Tasks for this exercise:
1: From the blog posts below, repeat everything from "Posts tagged: light" down to "broad foundations lie.".
2: According to the blog posts below, roughly how many other images were combined to make the Horstmann environment concept image?

Supplied passage:
----------
Posts tagged: light

Blue is a darkness weakened by the light

Should your glance on mornings lovely

Lift to drink the heaven’s blue
Or when sun, veiled by sirocco,
Royal red sinks out of view -
Give to Nature praise and honor.
Blithe of heart and sound of eye,
Knowing for the world of colour
Where its broad foundations lie.

— Goethe

Horstmann Environment Concept Art

Horstmann Environment Concept Art

Another concept image of Horstmann within his environment. This one is made up of twenty or so other images that have been sliced up, masked, transformed and merged into one image. I have also worked into the image with Photoshops painting tools. I think this image is lacking some detail around the periphery but overall it’s beginning to take shape. The coloured tendrils stand out really well despite the deep blue saturation within the shadows and darker areas.

Click for larger image.

CG Lighting Principles

I’m currently working on the the lighting for Horstmann… I always feel a bit in the dark when it comes to lighting a scene, I’ve never had any formal education in this area. In fact most of my knowledge of cg and animation has been learned through the trial and error of personal experience. I’ve always been interested in lighting and feel like my own exploration of it has given some good results, but I’ve never really developed my understanding to a point where I would feel confident knowing what is achievable without simply adding lights to a scene, moving them around and hitting render.
----------
Extracted entries:
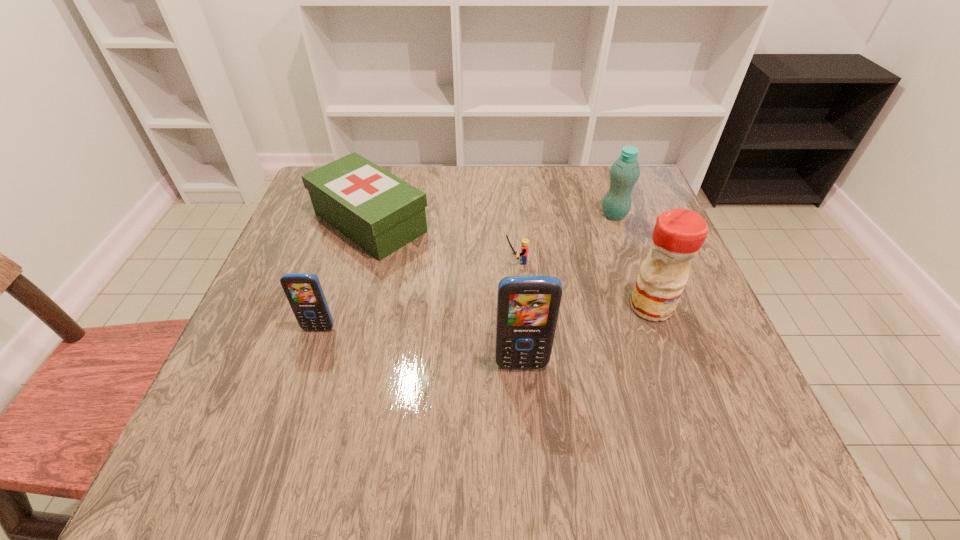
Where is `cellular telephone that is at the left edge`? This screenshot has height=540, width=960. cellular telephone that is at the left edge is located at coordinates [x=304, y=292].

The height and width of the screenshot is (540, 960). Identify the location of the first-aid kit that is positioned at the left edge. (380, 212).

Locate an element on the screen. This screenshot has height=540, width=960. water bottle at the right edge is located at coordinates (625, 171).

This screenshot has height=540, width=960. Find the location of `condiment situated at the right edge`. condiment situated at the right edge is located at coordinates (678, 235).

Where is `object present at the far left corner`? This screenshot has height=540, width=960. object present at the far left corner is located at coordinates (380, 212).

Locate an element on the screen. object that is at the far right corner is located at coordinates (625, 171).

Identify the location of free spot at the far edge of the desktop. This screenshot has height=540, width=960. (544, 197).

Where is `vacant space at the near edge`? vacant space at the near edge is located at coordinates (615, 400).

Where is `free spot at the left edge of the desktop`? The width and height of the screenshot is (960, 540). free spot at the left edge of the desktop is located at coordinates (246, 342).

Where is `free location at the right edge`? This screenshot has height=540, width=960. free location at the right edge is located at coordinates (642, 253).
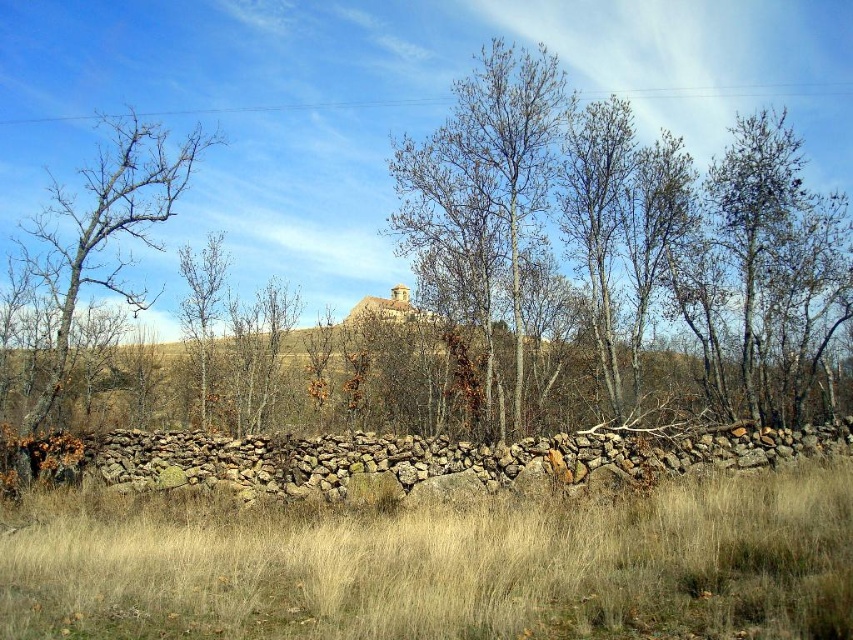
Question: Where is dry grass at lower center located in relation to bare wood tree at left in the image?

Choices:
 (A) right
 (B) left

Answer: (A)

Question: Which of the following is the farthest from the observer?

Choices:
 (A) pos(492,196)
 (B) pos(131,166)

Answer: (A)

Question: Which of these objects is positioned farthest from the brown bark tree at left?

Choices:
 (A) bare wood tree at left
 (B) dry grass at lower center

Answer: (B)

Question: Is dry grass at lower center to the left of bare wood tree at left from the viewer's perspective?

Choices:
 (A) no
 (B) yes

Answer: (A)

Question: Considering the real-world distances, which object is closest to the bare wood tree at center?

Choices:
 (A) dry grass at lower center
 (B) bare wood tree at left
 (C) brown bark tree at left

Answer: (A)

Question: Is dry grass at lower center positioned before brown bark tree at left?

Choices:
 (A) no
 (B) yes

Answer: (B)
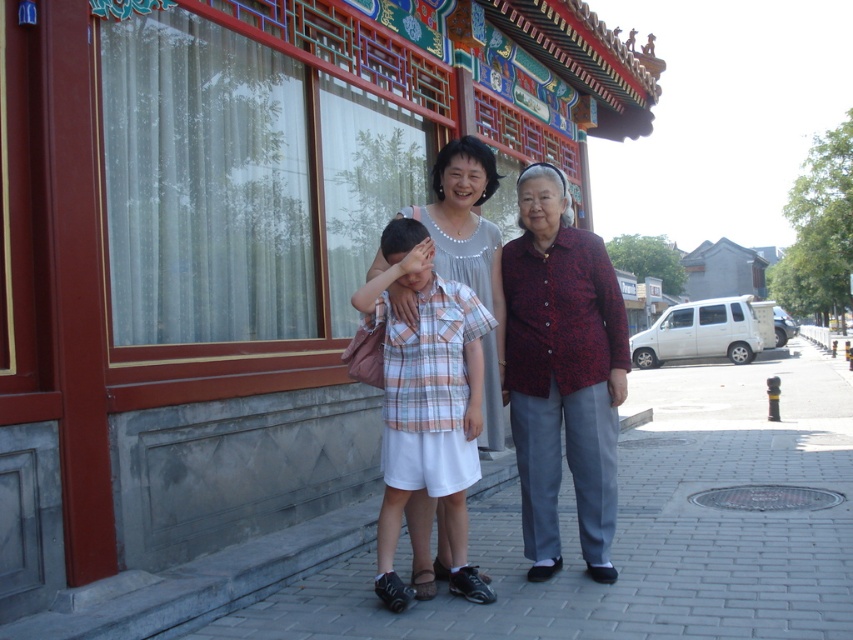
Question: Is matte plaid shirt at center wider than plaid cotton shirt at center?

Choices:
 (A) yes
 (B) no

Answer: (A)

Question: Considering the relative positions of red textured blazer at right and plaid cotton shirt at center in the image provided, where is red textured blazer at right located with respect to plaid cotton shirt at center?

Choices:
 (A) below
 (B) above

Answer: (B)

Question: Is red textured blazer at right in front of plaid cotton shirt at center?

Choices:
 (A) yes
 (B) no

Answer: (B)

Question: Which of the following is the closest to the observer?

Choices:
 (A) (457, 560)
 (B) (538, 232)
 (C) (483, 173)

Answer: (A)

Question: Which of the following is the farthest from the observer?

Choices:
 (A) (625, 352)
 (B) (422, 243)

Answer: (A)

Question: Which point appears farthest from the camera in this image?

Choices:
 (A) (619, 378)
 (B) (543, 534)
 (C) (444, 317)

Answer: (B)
----------
Exercise responses:
1:
Posts tagged: light

Blue is a darkness weakened by the light

Should your glance on mornings lovely

Lift to drink the heaven’s blue
Or when sun, veiled by sirocco,
Royal red sinks out of view -
Give to Nature praise and honor.
Blithe of heart and sound of eye,
Knowing for the world of colour
Where its broad foundations lie.

2: Twenty or so.